## DATA PROVIDED
════════════════

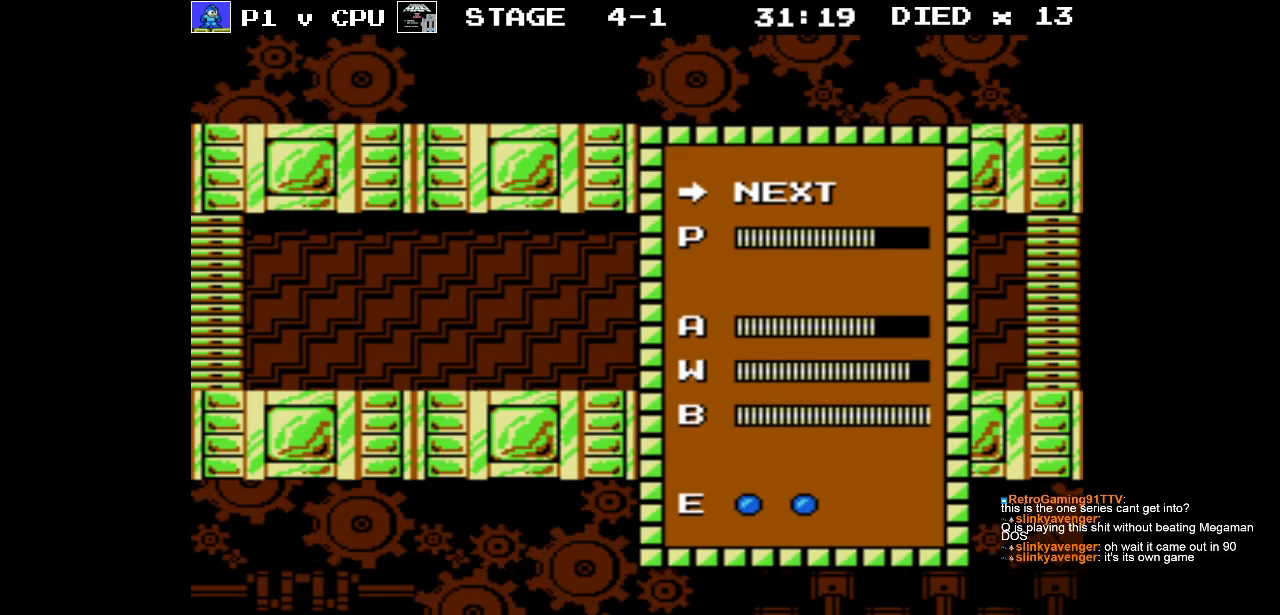
{"buttons": [], "events": [[117, "DPAD_DOWN", "up"]]}
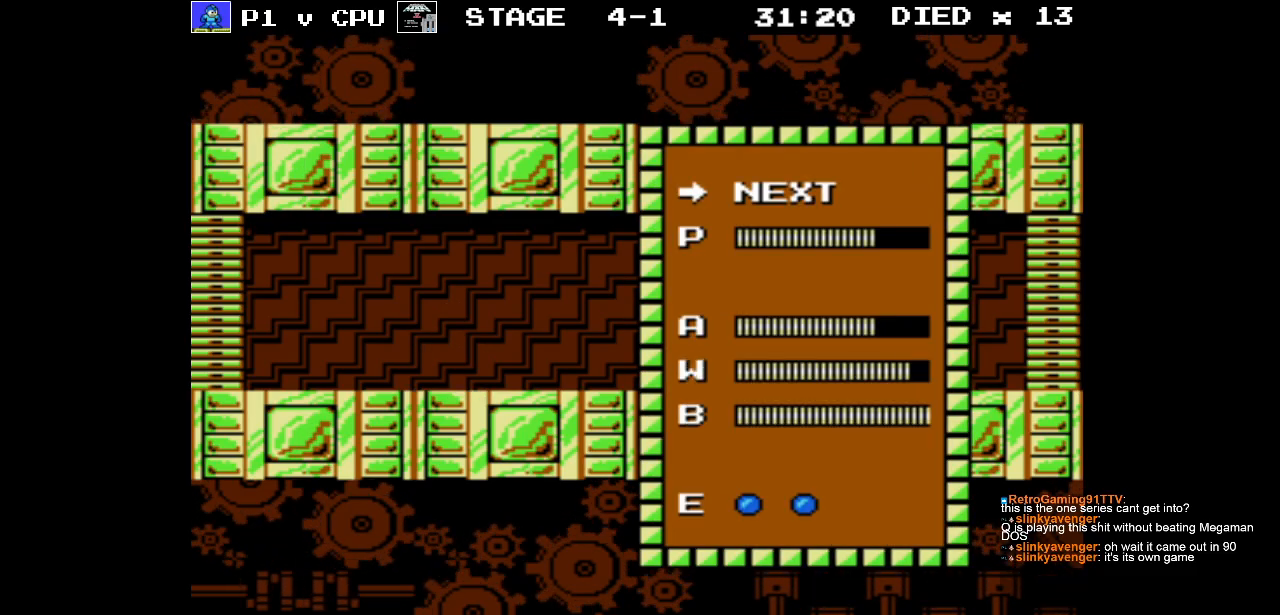
{"buttons": [], "events": []}
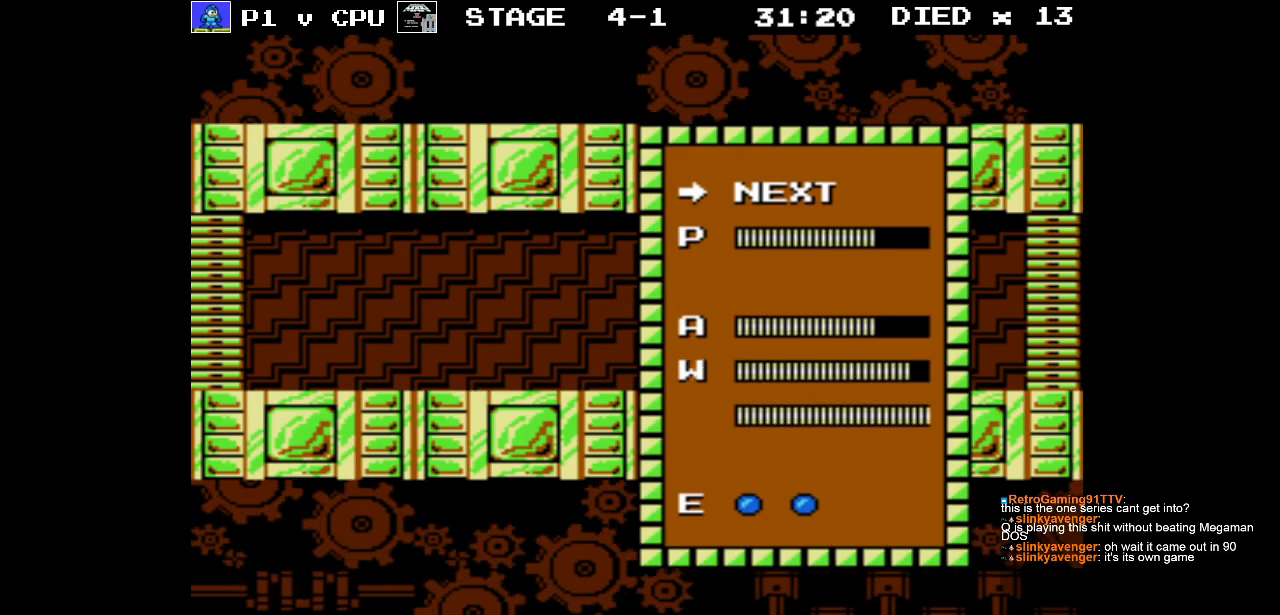
{"buttons": [], "events": []}
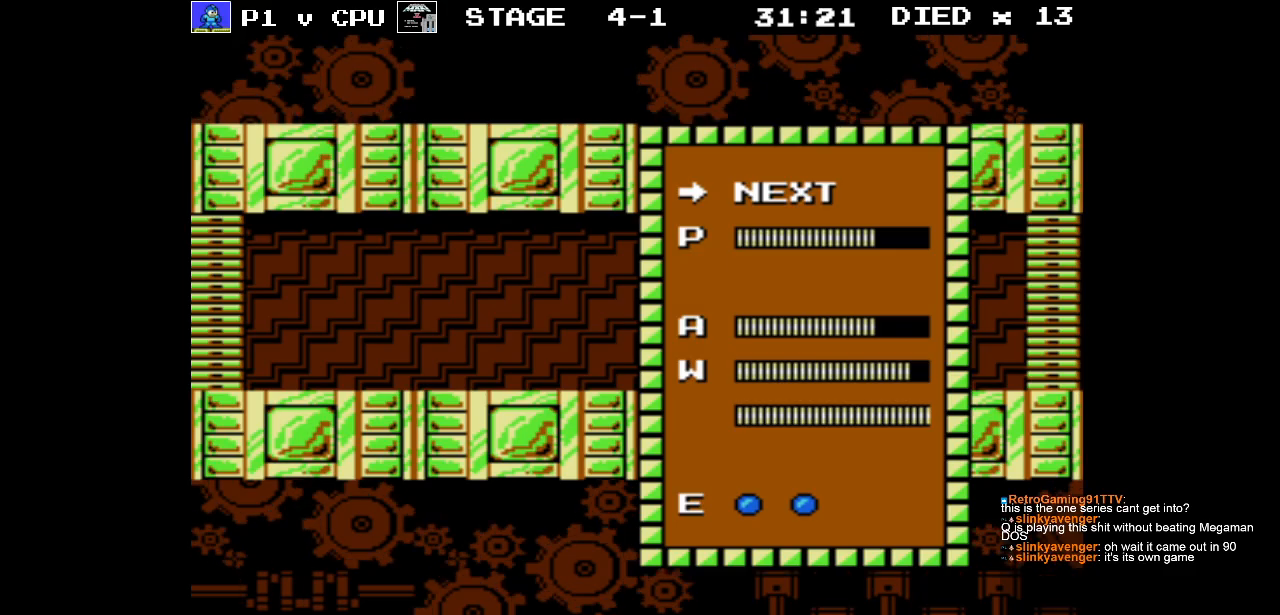
{"buttons": [], "events": [[333, "DPAD_UP", "down"], [433, "DPAD_UP", "up"]]}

════════════════

## PROBLEM TO SOLVE
Please make an exact copy of the whole listing and leave out its pictures.

## EXPECTED OUTPUT
{"buttons": [], "events": [[117, "DPAD_DOWN", "up"]]}
{"buttons": [], "events": []}
{"buttons": [], "events": []}
{"buttons": [], "events": [[333, "DPAD_UP", "down"], [433, "DPAD_UP", "up"]]}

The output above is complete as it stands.